_TASK MATERIAL_
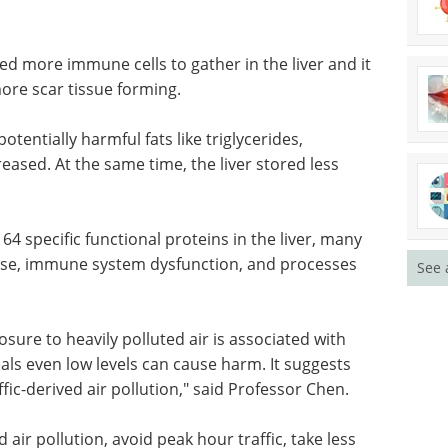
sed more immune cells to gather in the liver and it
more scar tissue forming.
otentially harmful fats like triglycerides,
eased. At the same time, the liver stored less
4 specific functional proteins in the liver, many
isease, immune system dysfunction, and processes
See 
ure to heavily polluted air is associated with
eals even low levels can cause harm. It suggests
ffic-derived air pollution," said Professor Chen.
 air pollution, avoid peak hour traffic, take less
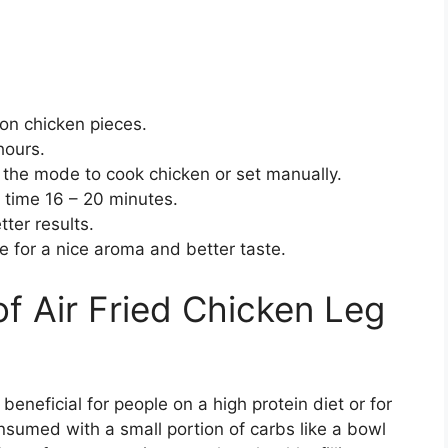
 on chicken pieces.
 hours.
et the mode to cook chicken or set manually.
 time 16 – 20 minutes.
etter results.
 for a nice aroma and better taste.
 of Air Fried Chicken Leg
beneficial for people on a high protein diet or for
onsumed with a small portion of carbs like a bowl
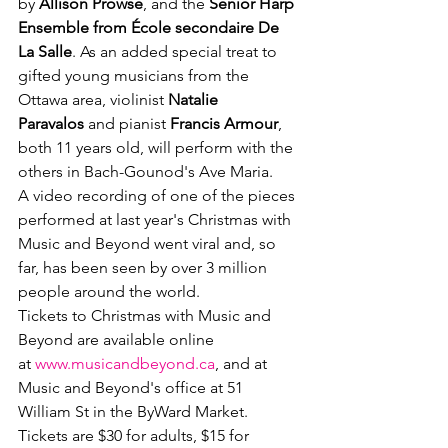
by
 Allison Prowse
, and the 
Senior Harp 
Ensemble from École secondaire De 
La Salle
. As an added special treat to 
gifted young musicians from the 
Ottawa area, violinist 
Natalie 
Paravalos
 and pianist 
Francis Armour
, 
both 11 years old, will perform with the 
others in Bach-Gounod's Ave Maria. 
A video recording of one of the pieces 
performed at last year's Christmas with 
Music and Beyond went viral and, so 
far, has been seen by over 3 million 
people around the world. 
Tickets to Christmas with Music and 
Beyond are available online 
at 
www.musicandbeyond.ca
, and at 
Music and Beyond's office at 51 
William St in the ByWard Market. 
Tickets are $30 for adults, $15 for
* * *
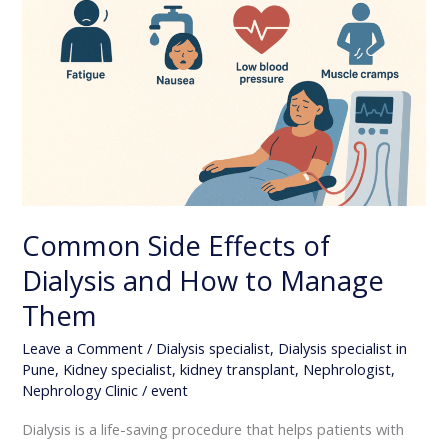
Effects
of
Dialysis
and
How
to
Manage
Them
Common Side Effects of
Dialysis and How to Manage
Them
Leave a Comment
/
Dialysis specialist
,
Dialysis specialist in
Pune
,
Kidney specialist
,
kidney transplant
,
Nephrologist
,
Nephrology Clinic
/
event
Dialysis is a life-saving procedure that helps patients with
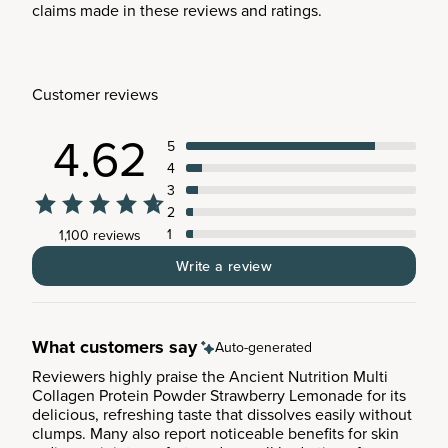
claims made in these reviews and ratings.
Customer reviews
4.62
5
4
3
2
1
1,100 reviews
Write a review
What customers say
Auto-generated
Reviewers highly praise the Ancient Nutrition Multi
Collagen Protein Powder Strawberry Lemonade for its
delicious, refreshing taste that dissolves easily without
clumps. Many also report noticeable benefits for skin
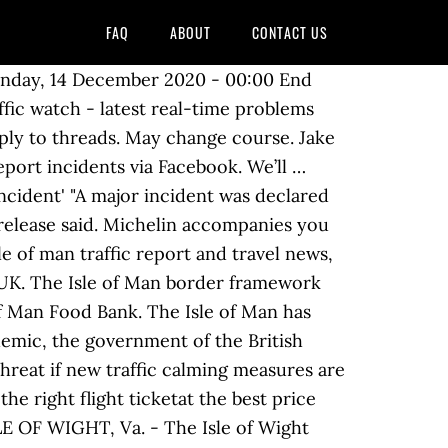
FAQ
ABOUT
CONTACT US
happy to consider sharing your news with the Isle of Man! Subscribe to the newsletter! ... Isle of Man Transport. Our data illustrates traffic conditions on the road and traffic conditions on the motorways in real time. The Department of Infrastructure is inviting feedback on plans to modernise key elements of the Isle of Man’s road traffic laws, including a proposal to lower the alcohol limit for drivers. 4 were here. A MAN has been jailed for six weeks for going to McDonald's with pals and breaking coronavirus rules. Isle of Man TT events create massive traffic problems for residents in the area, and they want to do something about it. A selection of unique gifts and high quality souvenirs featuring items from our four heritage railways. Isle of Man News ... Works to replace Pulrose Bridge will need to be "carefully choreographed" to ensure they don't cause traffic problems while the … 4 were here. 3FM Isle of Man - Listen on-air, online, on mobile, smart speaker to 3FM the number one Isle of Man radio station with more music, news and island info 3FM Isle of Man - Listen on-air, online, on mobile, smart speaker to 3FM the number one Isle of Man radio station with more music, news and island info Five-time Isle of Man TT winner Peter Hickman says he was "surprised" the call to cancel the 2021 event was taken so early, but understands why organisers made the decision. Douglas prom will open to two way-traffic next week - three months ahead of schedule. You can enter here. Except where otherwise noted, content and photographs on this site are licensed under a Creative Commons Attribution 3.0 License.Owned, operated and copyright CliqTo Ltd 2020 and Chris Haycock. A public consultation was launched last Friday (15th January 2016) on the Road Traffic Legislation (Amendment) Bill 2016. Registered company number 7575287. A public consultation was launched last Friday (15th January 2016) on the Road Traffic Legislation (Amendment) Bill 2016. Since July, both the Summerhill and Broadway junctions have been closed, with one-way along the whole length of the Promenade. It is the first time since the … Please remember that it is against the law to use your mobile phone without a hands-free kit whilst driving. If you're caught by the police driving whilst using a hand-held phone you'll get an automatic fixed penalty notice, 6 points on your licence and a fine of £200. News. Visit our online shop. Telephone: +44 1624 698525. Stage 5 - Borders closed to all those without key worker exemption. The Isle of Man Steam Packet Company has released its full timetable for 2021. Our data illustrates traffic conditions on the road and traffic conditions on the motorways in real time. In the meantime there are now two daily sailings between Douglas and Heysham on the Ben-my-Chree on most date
...
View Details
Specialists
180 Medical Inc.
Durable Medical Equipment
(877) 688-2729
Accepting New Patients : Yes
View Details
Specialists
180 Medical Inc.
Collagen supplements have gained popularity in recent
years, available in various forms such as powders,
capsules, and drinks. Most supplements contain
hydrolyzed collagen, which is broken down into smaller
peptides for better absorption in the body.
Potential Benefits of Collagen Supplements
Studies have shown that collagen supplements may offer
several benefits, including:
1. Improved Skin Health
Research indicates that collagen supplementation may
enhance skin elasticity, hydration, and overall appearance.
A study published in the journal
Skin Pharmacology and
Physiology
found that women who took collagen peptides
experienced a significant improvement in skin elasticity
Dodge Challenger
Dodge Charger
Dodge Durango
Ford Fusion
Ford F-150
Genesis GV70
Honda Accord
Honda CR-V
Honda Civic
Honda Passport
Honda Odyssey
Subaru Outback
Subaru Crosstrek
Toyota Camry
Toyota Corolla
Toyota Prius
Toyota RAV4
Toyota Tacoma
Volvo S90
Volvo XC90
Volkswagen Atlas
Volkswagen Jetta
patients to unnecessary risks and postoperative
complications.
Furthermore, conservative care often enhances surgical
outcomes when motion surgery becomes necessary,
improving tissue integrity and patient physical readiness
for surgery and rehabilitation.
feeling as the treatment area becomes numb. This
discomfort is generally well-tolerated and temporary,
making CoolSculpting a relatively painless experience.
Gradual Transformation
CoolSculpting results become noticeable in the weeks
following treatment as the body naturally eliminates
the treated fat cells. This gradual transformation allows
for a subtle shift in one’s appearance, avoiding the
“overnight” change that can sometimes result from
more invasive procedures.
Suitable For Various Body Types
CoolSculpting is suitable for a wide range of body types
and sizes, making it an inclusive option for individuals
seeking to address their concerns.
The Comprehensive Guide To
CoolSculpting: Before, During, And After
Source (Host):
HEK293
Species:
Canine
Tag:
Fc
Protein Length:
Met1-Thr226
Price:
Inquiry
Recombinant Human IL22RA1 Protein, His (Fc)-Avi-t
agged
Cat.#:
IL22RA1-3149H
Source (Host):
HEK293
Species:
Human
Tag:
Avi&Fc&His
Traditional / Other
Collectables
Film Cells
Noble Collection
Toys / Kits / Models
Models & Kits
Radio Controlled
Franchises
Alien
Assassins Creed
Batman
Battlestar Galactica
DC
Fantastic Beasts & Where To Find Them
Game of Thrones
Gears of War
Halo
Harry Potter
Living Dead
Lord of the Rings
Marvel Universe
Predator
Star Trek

_TASK STATEMENT_
From the entries above, give again exactly the lines running from the line with "following treatment as" to the line with "Radio Controlled"; include both of those lines.

_TASK SOLUTION_
following treatment as the body naturally eliminates
the treated fat cells. This gradual transformation allows
for a subtle shift in one’s appearance, avoiding the
“overnight” change that can sometimes result from
more invasive procedures.
Suitable For Various Body Types
CoolSculpting is suitable for a wide range of body types
and sizes, making it an inclusive option for individuals
seeking to address their concerns.
The Comprehensive Guide To
CoolSculpting: Before, During, And After
Source (Host):
HEK293
Species:
Canine
Tag:
Fc
Protein Length:
Met1-Thr226
Price:
Inquiry
Recombinant Human IL22RA1 Protein, His (Fc)-Avi-t
agged
Cat.#:
IL22RA1-3149H
Source (Host):
HEK293
Species:
Human
Tag:
Avi&Fc&His
Traditional / Other
Collectables
Film Cells
Noble Collection
Toys / Kits / Models
Models & Kits
Radio Controlled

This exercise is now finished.